> **AIM OF THE TASK**
Below are some records. Copy every line in them that holds "should".

> **Collected data entries**
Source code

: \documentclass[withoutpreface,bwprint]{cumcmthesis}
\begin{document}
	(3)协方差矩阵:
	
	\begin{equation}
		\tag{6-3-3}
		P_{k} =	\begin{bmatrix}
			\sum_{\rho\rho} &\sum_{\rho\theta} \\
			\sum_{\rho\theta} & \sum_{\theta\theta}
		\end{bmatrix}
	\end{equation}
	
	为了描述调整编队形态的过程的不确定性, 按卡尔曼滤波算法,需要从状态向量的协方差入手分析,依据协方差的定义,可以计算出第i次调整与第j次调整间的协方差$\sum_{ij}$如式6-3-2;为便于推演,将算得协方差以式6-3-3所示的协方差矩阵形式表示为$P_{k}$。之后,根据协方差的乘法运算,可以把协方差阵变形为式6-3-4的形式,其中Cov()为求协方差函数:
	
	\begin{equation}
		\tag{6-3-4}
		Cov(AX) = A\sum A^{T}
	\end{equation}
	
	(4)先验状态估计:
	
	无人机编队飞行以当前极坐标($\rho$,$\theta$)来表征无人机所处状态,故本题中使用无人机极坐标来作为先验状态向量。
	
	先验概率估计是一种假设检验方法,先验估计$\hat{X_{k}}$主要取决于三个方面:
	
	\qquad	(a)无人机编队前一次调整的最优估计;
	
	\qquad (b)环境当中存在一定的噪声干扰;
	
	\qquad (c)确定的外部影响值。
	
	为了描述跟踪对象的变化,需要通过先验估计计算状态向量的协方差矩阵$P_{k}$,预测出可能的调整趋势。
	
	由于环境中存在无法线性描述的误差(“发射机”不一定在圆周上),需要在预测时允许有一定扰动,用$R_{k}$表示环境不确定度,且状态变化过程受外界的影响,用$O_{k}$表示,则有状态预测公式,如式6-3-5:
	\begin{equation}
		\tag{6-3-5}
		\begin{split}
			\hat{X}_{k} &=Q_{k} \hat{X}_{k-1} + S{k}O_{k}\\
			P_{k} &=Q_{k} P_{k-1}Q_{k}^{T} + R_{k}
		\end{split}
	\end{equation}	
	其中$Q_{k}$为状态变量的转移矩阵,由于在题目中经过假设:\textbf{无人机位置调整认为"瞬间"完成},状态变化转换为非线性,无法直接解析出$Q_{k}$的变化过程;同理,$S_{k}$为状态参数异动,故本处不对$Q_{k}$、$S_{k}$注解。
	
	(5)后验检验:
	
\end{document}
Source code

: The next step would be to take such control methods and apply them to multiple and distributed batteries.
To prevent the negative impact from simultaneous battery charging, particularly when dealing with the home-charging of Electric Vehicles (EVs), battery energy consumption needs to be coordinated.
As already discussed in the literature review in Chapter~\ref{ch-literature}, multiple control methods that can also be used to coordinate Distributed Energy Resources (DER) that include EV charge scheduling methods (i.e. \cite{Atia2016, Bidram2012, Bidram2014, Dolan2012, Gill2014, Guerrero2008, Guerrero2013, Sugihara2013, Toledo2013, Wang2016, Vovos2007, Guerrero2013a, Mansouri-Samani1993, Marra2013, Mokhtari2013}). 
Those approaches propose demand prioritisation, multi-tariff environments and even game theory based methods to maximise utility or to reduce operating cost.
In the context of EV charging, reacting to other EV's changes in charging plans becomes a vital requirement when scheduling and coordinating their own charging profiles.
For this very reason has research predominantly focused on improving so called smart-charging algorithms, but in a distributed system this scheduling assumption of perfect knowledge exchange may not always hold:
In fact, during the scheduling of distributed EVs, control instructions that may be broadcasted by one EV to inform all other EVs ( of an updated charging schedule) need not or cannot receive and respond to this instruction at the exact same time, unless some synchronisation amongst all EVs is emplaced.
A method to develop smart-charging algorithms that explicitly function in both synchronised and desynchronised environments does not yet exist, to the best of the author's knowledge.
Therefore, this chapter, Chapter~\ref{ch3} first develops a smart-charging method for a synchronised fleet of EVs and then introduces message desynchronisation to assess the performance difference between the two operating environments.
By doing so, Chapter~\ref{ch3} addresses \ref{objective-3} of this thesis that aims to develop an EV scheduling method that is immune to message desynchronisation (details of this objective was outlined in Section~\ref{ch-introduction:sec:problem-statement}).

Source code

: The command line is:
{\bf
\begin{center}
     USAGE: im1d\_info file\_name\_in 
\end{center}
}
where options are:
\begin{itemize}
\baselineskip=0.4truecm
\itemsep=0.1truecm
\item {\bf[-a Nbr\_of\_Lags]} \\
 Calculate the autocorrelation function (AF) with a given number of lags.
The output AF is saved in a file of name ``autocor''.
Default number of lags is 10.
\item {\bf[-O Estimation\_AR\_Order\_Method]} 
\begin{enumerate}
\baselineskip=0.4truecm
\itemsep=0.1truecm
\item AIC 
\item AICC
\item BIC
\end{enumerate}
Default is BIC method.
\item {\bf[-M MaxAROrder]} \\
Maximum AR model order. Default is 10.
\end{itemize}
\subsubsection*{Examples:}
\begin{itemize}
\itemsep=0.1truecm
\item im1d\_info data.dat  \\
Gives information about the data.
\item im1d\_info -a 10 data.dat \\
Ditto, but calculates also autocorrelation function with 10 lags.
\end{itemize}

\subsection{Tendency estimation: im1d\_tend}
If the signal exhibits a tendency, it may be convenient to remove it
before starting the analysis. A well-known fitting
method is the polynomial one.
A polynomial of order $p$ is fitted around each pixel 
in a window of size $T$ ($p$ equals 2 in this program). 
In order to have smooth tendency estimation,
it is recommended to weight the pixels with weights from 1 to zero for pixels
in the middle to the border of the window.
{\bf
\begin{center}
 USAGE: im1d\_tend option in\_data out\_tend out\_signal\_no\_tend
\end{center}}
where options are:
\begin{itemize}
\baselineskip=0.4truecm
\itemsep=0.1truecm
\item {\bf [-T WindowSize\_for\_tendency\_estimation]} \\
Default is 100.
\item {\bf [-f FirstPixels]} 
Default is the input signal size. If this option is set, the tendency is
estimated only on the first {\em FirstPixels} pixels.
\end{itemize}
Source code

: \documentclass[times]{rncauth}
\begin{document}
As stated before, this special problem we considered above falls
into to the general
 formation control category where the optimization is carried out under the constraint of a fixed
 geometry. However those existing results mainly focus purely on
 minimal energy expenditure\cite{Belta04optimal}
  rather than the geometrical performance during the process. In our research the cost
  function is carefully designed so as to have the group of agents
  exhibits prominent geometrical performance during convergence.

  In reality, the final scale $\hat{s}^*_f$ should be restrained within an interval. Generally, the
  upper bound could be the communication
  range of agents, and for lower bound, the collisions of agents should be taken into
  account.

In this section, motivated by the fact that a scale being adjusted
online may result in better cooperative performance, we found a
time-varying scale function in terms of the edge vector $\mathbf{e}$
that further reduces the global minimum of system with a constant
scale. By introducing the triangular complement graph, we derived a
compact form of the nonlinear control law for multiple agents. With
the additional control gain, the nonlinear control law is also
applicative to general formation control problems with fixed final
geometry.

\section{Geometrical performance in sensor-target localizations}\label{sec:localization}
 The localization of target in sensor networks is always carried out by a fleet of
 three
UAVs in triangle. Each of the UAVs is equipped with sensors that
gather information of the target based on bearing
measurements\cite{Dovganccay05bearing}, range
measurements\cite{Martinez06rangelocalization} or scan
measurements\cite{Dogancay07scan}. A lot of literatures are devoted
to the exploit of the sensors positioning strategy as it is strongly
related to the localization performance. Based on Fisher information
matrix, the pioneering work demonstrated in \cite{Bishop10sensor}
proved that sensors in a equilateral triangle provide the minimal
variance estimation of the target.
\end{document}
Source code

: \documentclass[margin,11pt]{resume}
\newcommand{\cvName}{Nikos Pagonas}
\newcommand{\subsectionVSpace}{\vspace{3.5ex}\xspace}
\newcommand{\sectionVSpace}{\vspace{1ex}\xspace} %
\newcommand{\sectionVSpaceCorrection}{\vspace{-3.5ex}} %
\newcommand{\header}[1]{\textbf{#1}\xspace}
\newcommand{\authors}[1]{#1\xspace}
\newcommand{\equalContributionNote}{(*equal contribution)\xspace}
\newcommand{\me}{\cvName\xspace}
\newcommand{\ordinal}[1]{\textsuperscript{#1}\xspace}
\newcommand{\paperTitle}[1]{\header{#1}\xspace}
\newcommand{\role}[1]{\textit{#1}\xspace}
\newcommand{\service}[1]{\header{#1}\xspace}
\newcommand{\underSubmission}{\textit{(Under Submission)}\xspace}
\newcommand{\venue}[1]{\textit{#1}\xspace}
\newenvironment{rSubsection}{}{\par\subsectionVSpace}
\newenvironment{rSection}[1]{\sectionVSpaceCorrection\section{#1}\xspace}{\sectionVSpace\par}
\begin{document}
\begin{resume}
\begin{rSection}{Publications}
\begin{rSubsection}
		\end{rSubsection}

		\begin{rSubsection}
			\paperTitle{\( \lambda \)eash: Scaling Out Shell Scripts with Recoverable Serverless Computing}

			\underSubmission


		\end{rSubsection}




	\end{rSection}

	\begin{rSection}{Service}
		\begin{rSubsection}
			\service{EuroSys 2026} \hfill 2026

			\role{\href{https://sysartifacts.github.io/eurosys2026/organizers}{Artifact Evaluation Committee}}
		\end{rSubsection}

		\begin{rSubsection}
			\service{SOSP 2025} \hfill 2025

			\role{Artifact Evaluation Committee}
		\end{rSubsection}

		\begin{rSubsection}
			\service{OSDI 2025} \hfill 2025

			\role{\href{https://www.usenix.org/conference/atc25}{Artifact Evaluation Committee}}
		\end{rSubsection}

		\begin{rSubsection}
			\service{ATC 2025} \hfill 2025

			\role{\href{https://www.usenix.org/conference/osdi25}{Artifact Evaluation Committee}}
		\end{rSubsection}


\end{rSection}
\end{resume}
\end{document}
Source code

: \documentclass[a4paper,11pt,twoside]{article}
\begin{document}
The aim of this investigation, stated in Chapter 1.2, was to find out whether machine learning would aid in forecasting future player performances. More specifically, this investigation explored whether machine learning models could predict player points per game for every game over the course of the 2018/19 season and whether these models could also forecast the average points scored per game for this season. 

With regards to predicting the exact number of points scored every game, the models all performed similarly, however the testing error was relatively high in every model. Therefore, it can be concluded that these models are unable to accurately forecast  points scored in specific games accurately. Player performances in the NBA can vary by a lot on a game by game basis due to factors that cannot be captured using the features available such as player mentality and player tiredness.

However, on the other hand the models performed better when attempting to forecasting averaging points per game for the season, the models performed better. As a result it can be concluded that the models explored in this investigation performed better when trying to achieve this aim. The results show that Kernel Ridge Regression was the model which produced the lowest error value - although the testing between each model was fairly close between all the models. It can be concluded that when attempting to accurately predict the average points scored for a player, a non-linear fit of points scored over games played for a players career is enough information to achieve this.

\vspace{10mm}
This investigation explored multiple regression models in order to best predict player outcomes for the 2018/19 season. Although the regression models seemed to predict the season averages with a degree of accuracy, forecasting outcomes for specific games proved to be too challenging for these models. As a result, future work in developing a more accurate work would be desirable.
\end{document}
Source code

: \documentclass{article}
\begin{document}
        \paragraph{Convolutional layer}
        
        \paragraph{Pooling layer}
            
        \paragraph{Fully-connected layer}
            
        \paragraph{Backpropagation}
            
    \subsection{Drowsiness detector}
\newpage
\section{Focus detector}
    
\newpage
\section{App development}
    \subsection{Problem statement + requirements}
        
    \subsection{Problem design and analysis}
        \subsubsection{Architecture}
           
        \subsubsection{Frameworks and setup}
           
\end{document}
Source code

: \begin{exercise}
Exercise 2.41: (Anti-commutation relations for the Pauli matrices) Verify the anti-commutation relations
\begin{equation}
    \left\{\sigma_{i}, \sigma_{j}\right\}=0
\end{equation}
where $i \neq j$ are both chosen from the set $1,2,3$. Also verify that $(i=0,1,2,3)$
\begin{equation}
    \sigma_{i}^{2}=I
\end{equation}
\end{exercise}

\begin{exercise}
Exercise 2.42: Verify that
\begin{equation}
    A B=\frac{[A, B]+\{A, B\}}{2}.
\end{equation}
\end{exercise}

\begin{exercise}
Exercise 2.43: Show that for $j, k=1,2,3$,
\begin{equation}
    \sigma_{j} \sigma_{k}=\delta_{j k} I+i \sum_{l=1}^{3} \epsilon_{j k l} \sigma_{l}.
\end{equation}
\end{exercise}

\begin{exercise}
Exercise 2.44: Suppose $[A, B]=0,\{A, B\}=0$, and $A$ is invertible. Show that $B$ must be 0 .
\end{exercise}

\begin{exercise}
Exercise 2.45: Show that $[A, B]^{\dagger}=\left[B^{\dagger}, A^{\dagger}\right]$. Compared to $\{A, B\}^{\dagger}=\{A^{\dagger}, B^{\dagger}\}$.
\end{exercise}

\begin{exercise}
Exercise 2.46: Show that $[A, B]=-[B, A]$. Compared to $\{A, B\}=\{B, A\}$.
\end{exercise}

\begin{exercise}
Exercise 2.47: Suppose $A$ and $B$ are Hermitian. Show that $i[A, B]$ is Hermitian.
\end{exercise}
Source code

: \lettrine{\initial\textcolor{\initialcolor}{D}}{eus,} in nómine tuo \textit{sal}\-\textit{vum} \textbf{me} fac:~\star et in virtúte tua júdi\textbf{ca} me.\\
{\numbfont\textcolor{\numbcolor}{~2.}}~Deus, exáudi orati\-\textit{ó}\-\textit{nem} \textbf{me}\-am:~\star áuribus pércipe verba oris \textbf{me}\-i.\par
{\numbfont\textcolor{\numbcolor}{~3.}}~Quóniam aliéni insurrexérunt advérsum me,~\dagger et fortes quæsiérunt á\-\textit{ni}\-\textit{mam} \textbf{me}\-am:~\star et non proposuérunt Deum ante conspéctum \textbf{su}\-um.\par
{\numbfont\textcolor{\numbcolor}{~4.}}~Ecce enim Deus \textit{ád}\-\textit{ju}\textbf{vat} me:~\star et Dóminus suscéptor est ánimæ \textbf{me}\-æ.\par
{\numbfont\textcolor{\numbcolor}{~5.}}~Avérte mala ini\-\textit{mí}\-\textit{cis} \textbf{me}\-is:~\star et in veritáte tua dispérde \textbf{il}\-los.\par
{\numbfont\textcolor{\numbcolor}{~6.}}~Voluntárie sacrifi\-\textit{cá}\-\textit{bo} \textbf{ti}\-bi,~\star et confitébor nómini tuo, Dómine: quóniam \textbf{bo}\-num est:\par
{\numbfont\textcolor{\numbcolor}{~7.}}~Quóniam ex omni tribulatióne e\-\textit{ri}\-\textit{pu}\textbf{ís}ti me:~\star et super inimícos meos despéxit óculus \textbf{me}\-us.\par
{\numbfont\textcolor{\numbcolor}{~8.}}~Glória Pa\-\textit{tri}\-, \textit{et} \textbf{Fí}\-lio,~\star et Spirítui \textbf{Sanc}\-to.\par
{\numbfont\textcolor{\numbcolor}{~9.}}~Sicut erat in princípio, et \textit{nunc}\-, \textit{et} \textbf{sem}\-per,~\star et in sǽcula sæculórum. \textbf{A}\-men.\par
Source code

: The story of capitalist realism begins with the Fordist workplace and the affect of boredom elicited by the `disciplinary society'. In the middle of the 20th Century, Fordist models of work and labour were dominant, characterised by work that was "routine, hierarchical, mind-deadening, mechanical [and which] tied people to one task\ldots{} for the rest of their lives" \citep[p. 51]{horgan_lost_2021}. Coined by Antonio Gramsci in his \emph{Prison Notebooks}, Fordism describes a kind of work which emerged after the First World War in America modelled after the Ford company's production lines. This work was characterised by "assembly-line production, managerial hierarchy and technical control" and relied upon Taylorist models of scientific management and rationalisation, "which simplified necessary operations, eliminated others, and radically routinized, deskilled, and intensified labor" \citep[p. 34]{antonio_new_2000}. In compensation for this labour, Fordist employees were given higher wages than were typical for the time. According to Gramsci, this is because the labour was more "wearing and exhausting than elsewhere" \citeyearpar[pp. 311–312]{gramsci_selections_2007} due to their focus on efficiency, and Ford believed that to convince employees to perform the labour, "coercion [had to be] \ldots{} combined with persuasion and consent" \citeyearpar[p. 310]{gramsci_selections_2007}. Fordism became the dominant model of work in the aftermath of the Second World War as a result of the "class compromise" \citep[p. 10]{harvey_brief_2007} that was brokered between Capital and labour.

> **RESULT BELOW**
  In reality, the final scale $\hat{s}^*_f$ should be restrained within an interval. Generally, the
  range of agents, and for lower bound, the collisions of agents should be taken into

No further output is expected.